The line containing "font-style: italic ->" marks the start of the required copy, which runs to the final line of the entries; return those lines exactly, without any pictures.

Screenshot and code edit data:
★ ★ ★ ★

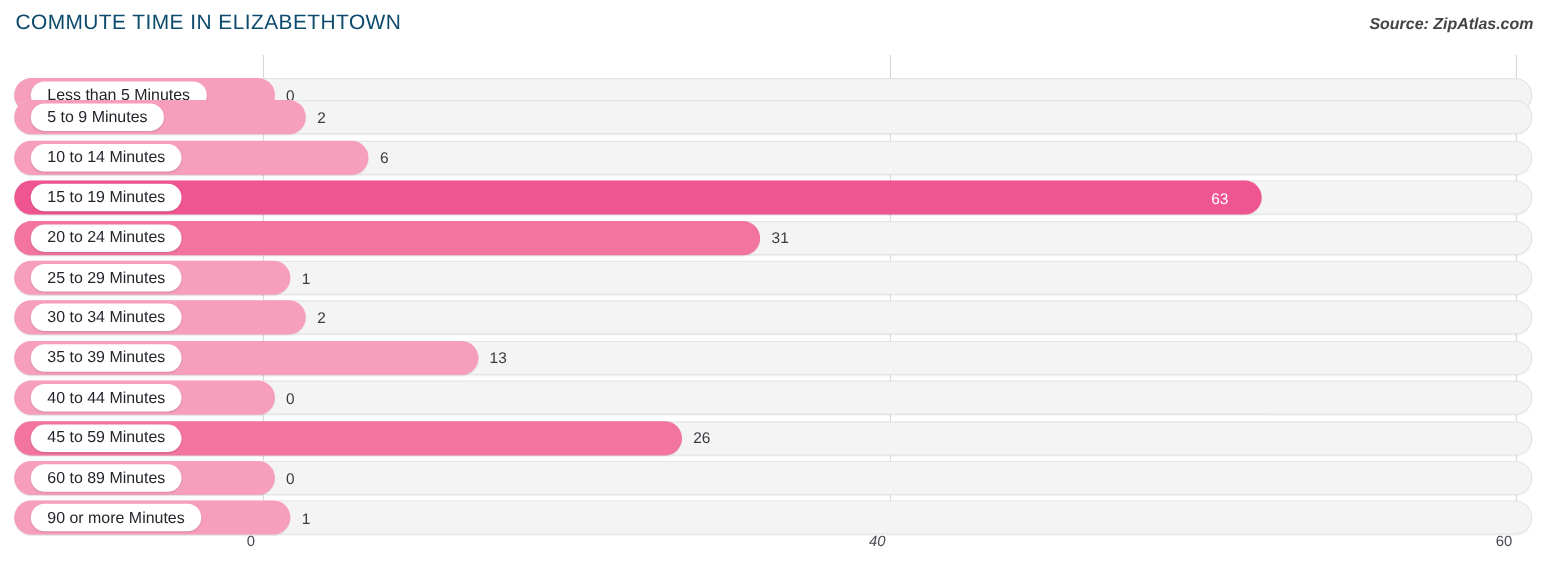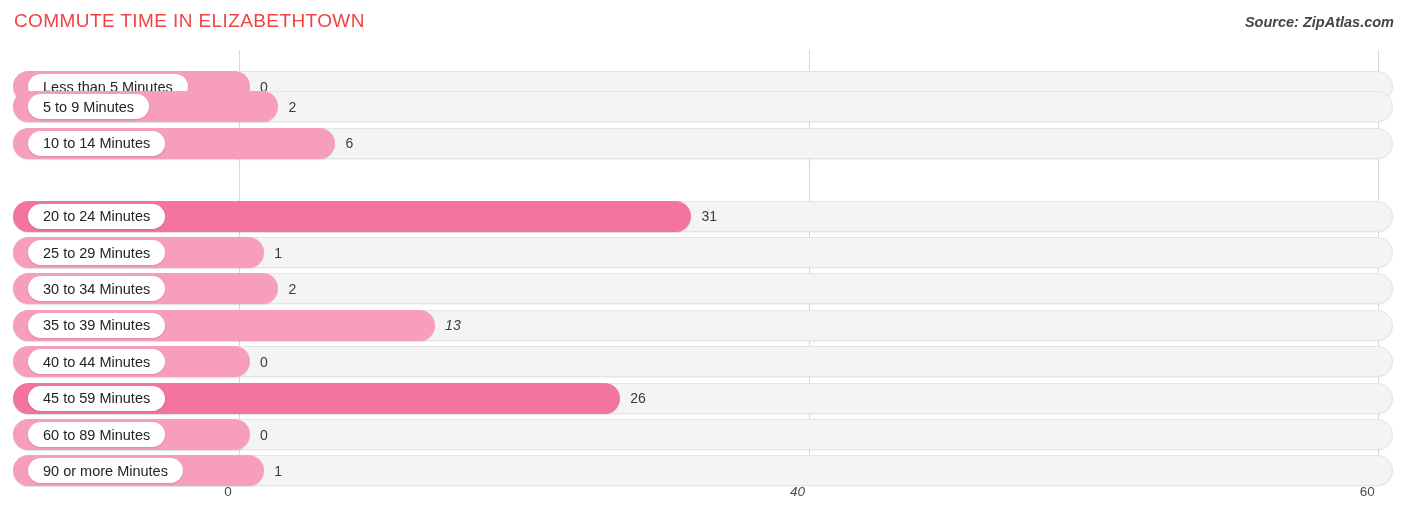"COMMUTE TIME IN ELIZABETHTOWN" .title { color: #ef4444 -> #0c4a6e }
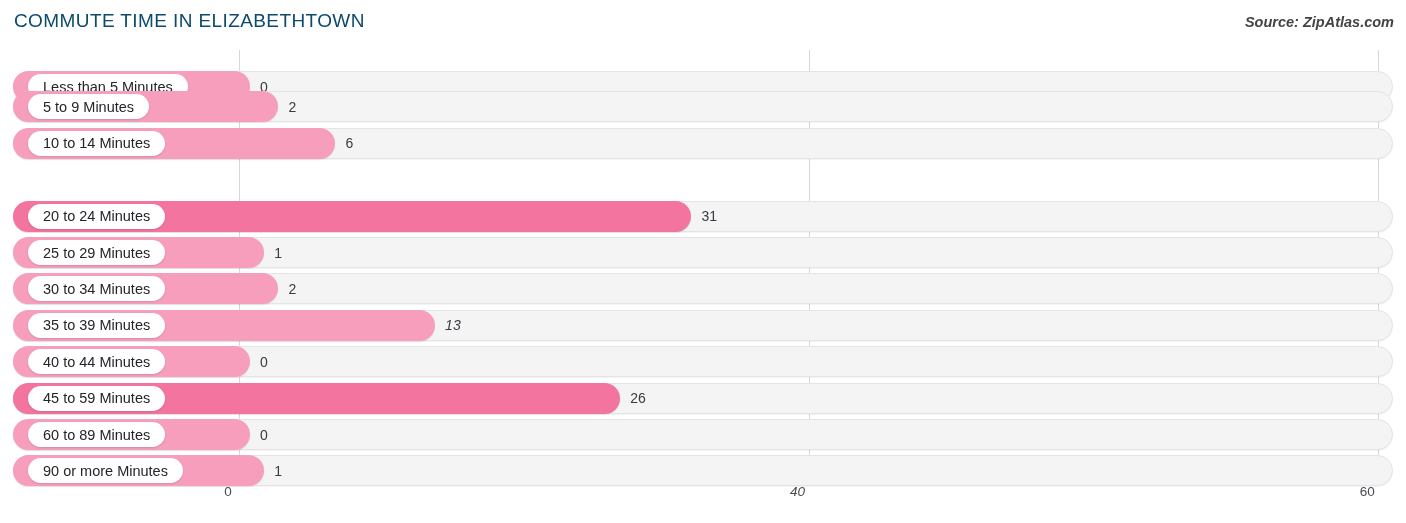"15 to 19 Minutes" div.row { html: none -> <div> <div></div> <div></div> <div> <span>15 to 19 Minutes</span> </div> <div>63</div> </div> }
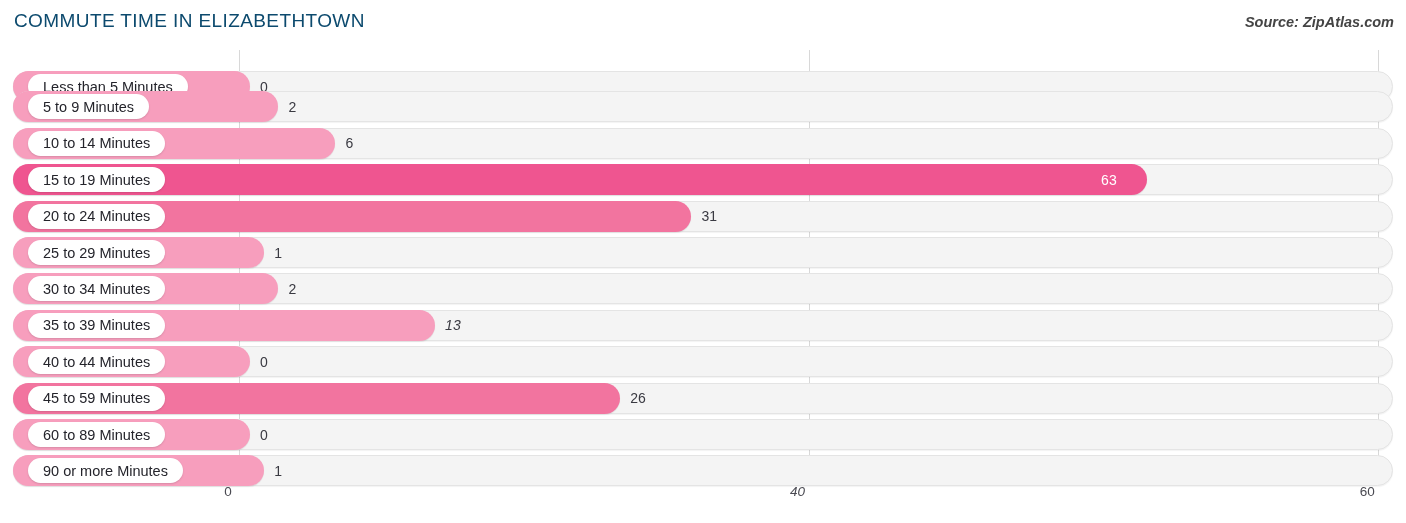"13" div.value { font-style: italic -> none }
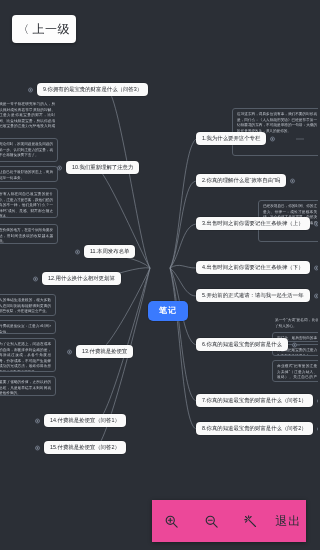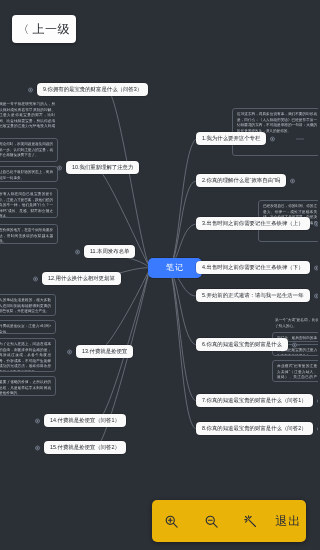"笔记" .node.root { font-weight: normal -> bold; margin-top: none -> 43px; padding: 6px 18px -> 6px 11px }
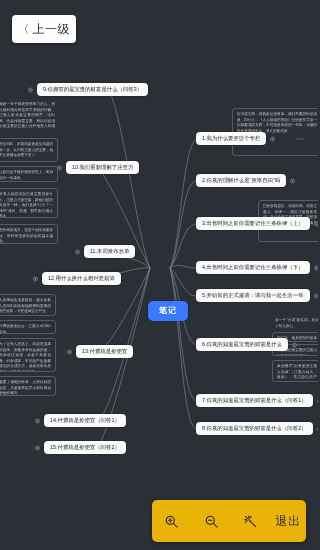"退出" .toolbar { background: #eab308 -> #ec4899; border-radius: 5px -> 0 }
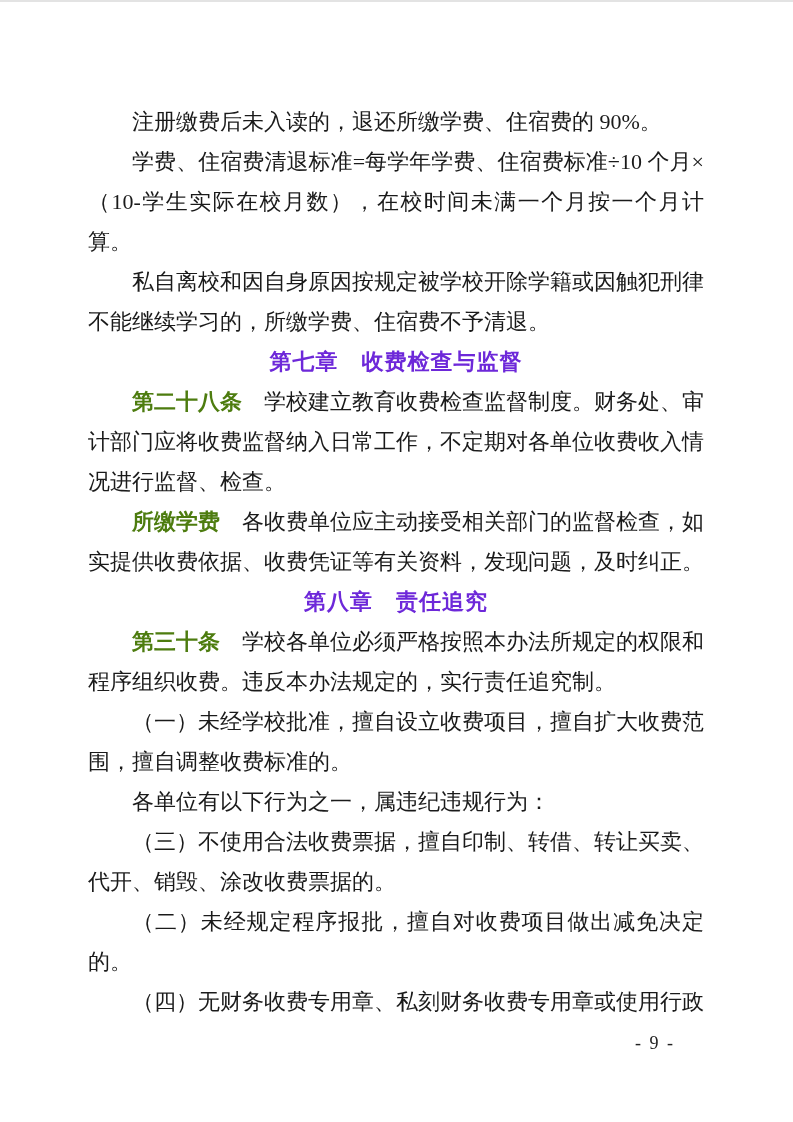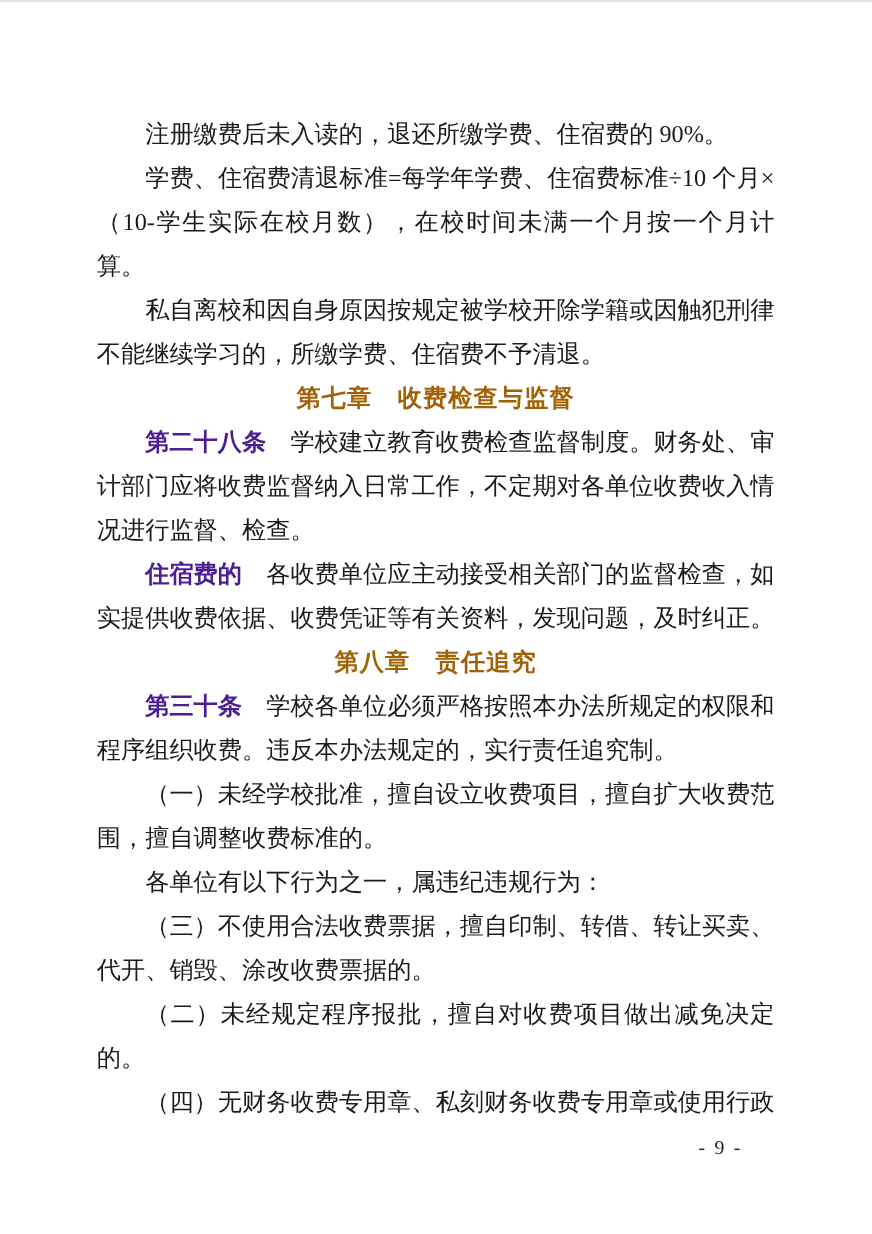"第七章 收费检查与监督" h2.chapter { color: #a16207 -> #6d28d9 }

★ ★ ★ ★

**ANSWER TO THE EXERCISE:**
"13" div.value { font-style: italic -> none }
"笔记" .node.root { font-weight: normal -> bold; margin-top: none -> 43px; padding: 6px 18px -> 6px 11px }
"退出" .toolbar { background: #eab308 -> #ec4899; border-radius: 5px -> 0 }
"第七章 收费检查与监督" h2.chapter { color: #a16207 -> #6d28d9 }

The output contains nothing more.